(Beginning of GIVEN RECORDS)

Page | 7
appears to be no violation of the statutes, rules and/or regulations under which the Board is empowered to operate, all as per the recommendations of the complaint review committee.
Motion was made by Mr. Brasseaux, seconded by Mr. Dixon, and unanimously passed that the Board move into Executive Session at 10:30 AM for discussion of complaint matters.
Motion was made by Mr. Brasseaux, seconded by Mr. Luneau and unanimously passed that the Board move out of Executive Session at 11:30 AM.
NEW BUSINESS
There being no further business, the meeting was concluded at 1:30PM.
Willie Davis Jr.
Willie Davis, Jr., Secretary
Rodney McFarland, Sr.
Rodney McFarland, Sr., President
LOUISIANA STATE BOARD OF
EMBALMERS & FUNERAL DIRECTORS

(End of GIVEN RECORDS)
(Beginning of GIVEN RECORDS)

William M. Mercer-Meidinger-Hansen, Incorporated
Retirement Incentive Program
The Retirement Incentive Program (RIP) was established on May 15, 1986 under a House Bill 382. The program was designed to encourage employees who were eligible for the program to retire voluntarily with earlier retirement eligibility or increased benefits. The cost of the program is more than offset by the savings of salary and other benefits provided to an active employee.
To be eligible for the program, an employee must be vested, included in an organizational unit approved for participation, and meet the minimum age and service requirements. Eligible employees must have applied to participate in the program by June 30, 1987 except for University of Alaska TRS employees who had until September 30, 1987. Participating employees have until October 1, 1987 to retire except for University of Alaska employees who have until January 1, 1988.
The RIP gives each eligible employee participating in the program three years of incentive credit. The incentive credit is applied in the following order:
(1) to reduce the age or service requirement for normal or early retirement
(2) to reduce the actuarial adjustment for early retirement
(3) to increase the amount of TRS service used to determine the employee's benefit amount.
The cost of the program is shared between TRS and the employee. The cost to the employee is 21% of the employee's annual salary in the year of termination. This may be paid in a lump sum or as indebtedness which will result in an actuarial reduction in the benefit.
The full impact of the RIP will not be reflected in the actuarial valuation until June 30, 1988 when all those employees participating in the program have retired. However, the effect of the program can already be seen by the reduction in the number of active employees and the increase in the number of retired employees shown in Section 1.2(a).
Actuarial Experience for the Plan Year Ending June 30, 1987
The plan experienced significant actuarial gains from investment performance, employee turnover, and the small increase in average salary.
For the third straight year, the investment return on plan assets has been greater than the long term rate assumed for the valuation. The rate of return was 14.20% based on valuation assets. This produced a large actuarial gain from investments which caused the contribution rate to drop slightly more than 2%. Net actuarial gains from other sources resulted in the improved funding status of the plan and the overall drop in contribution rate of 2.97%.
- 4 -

(End of GIVEN RECORDS)

TRY IT:
Lines with "reduce": find them in the data and copy each one.

TASK RESPONSE:
(1) to reduce the age or service requirement for normal or early retirement
(2) to reduce the actuarial adjustment for early retirement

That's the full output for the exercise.